What was this strange sensation that had seduced her out here? It was like a thirst. All her emotions had condensed. A need for some long-lost lover. A lament for a dead friend. But this was rare – this was calling for her . . . other state. She felt intoxicated by her urges and, within the minute, she began to collapse inwards, then fold out again into her spider form.
With one limb she pulled the door shut, then crawled up along the surface of the wall to the roof of the abattoir. There, she could read the world in a different manner, decipher these gentle vibrations of activity. The city always appeared thronging to her in this form, but some way in the distance she could sense something so alluring, so delicious, so essential that she could not prevent herself from scuttling as quickly as she could across the deserted nightscape.
*
Jeryd watched in slack-jawed awe as hundreds of tiny spiders bled from the city’s architecture.

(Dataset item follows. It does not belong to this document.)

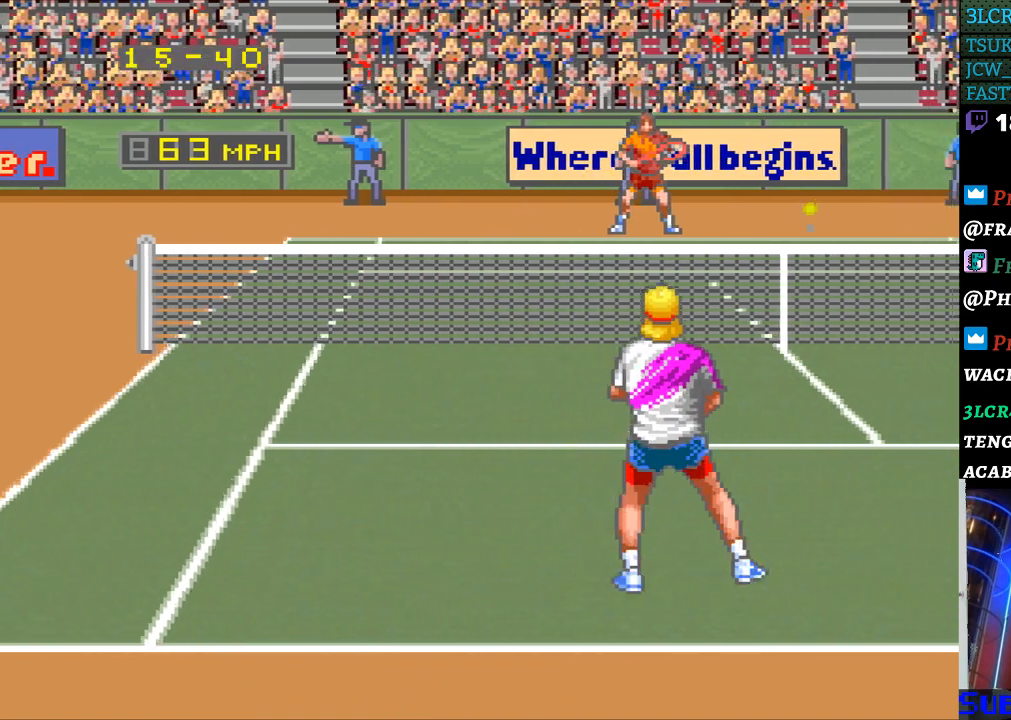
{"buttons": [], "events": [[100, "DPAD_RIGHT", "down"], [233, "DPAD_RIGHT", "up"], [300, "DPAD_RIGHT", "down"], [433, "DPAD_RIGHT", "up"]]}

Out of habit he felt the need to jump on something to avoid them, but there was no way of escape up here. And this time . . . he felt no fear.
Black streams of arachnids centred on the Grey Hairs’ relic, countless trickles and trails of tiny legs and bulbous torsos. As he gazed across the nearby rooftops he could see their massed progress gliding across the slick slate-crowned buildings, and they were coming from all directions. By now Jeryd had retreated well out of the way for fear of being smothered by them, but he did not feel anything like as petrified as he used to be.

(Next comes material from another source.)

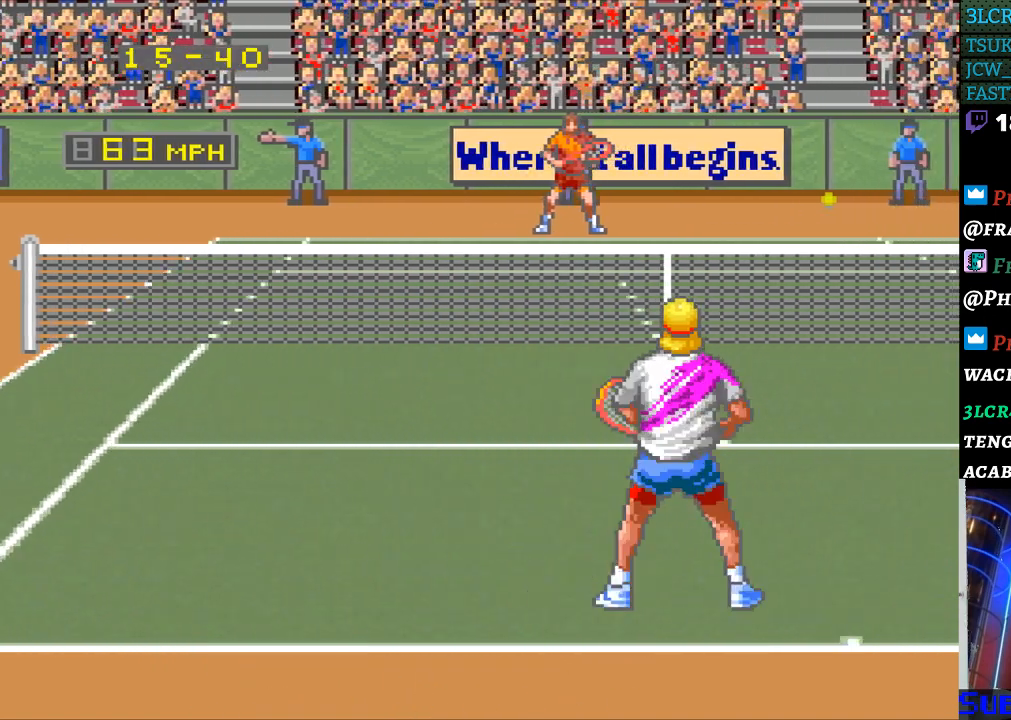
{"buttons": [], "events": []}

Jeryd’s nerves jittered from simply being present in this intensely surreal scene, from being surrounded by what seemed like all of the spiders in the Boreal Archipelago. Creatures that normally inhabited the dead regions of the city were gathering in one place – but he did not tremble, and felt only a fraction of that familiar tightness in his heart. All the time, though, he kept a lookout for the one monster, stealing glances between the buildings and wherever the moonlight failed to penetrate.

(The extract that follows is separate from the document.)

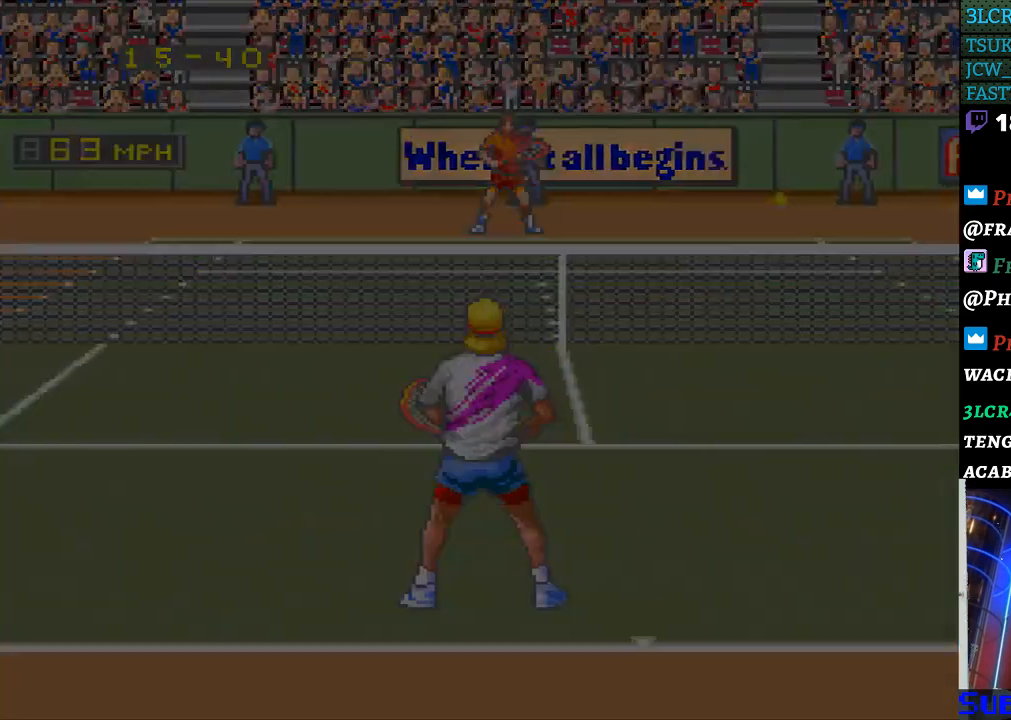
{"buttons": [], "events": []}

He untucked a blade from his boot and clutched it uncertainly; of what possible use could it be against this immense arachnid abomination? The Grey Hairs, by contrast, seemed thoroughly relaxed, as they slouched about in casual postures. Bellis turned to focus on him now and then with her hands resting on her hips. Jeryd simply nodded the answer for her unspoken question, Are you all right?
Ramon was sitting at the edge of the roof, while Abaris seemed preoccupied with the workings of some other relic. It was as if they found themselves in crazy situations like this every day of their lives.
Bellis suddenly called out, ‘Good heavens, I think it’s coming!’
Jeryd clambered to her side, his vision following the direction she was pointing in. About forty feet away, to the east, a large shape could be seen lumbering closer, moving with a fluid gait across and down in between the architecture, now and then spitting out a slick gossamer rope of silk to aid its progress.
‘Bloody hell,’ Jeryd breathed. This was all right in theory, but now the thing was actually on its way, he had no idea how to cope with it.
‘Aye, I’ll second that,’ Abaris murmured, now beside them.
They watched it come closer, accruing in size all the time. People peering out of windows began to scream, and in the streets below others avoided its path. It almost seemed drunk, staggering in and out of vision with ragged movements. The creature was mammoth, each leg probably longer than Jeryd himself, yet it hauled its bulk onto the stone parapet of their rooftop with a series of precise clicks, as thousands of its miniature kin swarmed around and underneath.
With its myriad eyes, the monster observed the glow of the relic tentatively, but it simply could not resist its allure; a distilled, love-hate tension generated between them. It could not counter this enchantment. Very slowly, it edged closer, lowering its bulbous black head, and levering its thorax and abdomen forward. Then it stretched out its two front legs like a dog, tilting back up on the four hind ones.
There, it quivered ecstatically.
Light suddenly snapped itself free from the relic, lashing up to form a huge cage and trapped the spider within. The creature threw itself at the bars of light only to be stung savagely into retreat. It lunged repeatedly at its light-restraints, all the while emitting high-pitched screeches. Back and forth, the stinging inflicted by the bars was clearly audible, and after several attempts, the spider cowered into submission, its body rising and falling in spasms.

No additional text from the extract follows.